Он снова и снова снился ей – этот прекрасный жуткий бесполый взгляд. Она много думала о смерти и утешалась ощущением ее близости, ее вероятностью; смерть тихо, успокаивающе подталкивала ее под бок. Она пересчитала свои таблетки от бессонницы, высыпала их в ладонь. Таблетки дал ей Томас. Может быть, пришло ей в голову, он дал их именно потому, что они абсолютно безопасны? Томас вряд ли опасался, что она покончит с собой, но наверняка прописал ей те же лекарства, что и своим пациентам. Значит, эти таблетки не могут ее убить. Она убрала таблетки. Она все равно не собиралась их принимать.

После того как она сходила к Стюарту и обнаружила, что он переехал, Мидж отказалась от его поисков. Вернее, она пока не придумала способа найти его. Но она почему-то не сомневалась, что скоро увидит его, она его ждала. Мидж очень хотела быть с ним, чтобы он смотрел на нее и говорил с ней, чтобы она сама говорила с ним о своей новой «лучшей жизни», объяснила ему, какой будет эта жизнь. Она хотела услышать от него хоть какие-то слова, одобряющие ее намерение, укрепляющие его силой реальности. От других она не ждала ничего, кроме презрения, но Стюарт сумеет разглядеть зерно истины в ее запутавшемся и помраченном новом существе. После разрушения ее двойной жизни – такой привычной, так хорошо налаженной, что она казалась реальной и даже исполненной чувства долга, – Мидж переметнулась к новому видению как к единственному выходу. Этот выход открылся на руинах ее мира, уничтоженного Стюартом, самим его существованием и знанием. Она хотела поговорить о том, каким должно быть ее счастливое простое будущее. Все зависело от Стюарта, и, когда он поймет это, он уже не сможет обмануть ее надежды.
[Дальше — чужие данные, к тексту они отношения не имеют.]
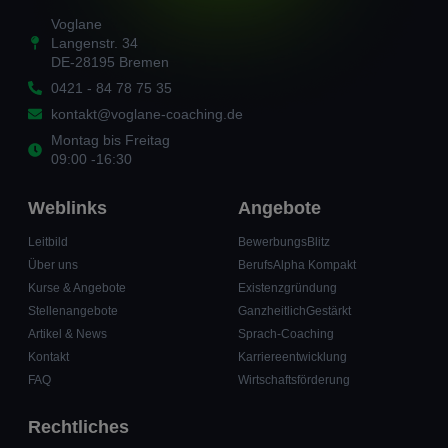
Voglane
Langenstr. 34
DE-28195 Bremen
0421 - 84 78 75 35
kontakt@voglane-coaching.de
Montag bis Freitag
09:00 -16:30
Weblinks
Angebote
Leitbild
BewerbungsBlitz
Über uns
BerufsAlpha Kompakt
Kurse & Angebote
Existenzgründung
Stellenangebote
GanzheitlichGestärkt
Artikel & News
Sprach-Coaching
Kontakt
Karriereentwicklung
FAQ
Wirtschaftsförderung
Rechtliches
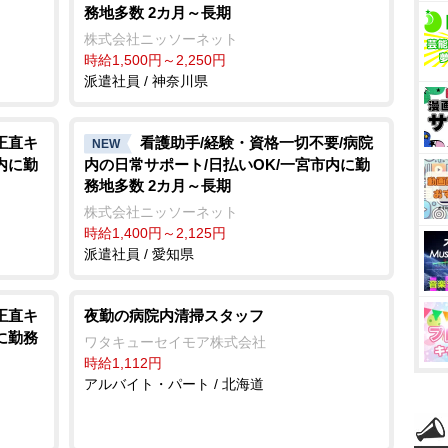
務地多数 2カ月～長期
株式会社ニッソーネット
時給1,500円～2,250円
派遣社員 / 神奈川県
正直キ
看護助手/経験・資格一切不要/病院
NEW
内に勤
内の日常サポート/日払いOK/一宮市内に勤
務地多数 2カ月～長期
株式会社ニッソーネット
時給1,400円～2,125円
派遣社員 / 愛知県
正直キ
夜勤の病院内清掃スタッフ
に勤務
ワタキューセイモア株式会社
時給1,112円
アルバイト・パート / 北海道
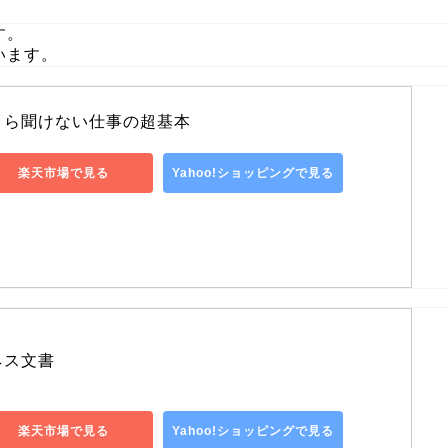
す。
います。
さら聞けない仕事の超基本
楽天市場で見る
Yahoo!ショッピングで見る
ネス文書
楽天市場で見る
Yahoo!ショッピングで見る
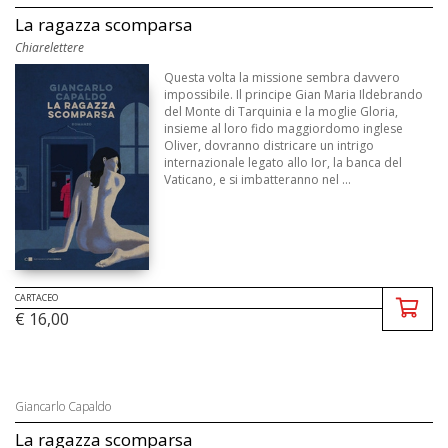
La ragazza scomparsa
Chiarelettere
Questa volta la missione sembra davvero
impossibile. Il principe Gian Maria Ildebrando
del Monte di Tarquinia e la moglie Gloria,
insieme al loro fido maggiordomo inglese
Oliver, dovranno districare un intrigo
internazionale legato allo Ior, la banca del
Vaticano, e si imbatteranno nel ...
CARTACEO
€ 16,00
Giancarlo Capaldo
La ragazza scomparsa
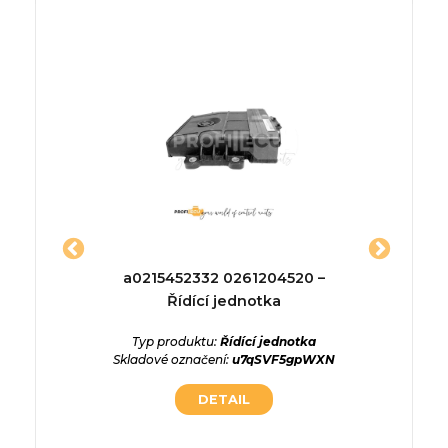
10379 –
a0215452332 0261204520 –
82004
a
Řídící jednotka
ednotka
Typ produktu:
Řídící jednotka
Typ p
SY89uQ5
Skladové označení:
u7qSVF5gpWXN
Skladové
DETAIL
Утешая себя болью, Мидж снова и снова перебирала в памяти подробности катастрофы, убеждала себя, что случившееся непоправимо и ужасно, что она виновата и с этой виной ничего не поделать, кроме как оставить ее в прошлом. Ей представлялось, что в ее прежней жизни до сего дня не было ничего, на что можно опереться, от чего можно оттолкнуться. Вина, предательство, обман, боль и обиды, причиненные другим, – все это было реальностью. Мидж не находила в ней никакой опоры, никакой возможности восстановления, обновления, объяснения, исцеления. Она чувствовала, что произошедший катаклизм не допускал этого, поскольку был окончательным. От возвращения назад, в прежний кошмар, не будет толку, там можно лишь еще сильнее запачкаться, несмотря на все благие намерения. Лучше и проще оставить все позади, как рухнувший дом, уничтоженный пожаром или разрушенный бомбой. А это означало, что сейчас ей нет нужды воображать жуткие подробности будущего. Томас ни по закону, ни по справедливости не мог забрать у нее сына, так что в будущем с нею останется и Мередит. Его сейчас при ней не было, он уехал в новую школу. Мальчик с удивительным, обескураживающим спокойствием организовал собственный отъезд, подчиняясь письменным распоряжениям Томаса. Он оставил список книг и одежды, которые попросил отправить следом за ним, но Мидж до сих пор не набралась духу заглянуть в него. Она не заводила разговор с Мередитом, а он без слов дал понять, что не хочет никаких разговоров. Долгого прощания не было. После отъезда сына Мидж много плакала, но испытывала облегчение оттого, что его нет дома.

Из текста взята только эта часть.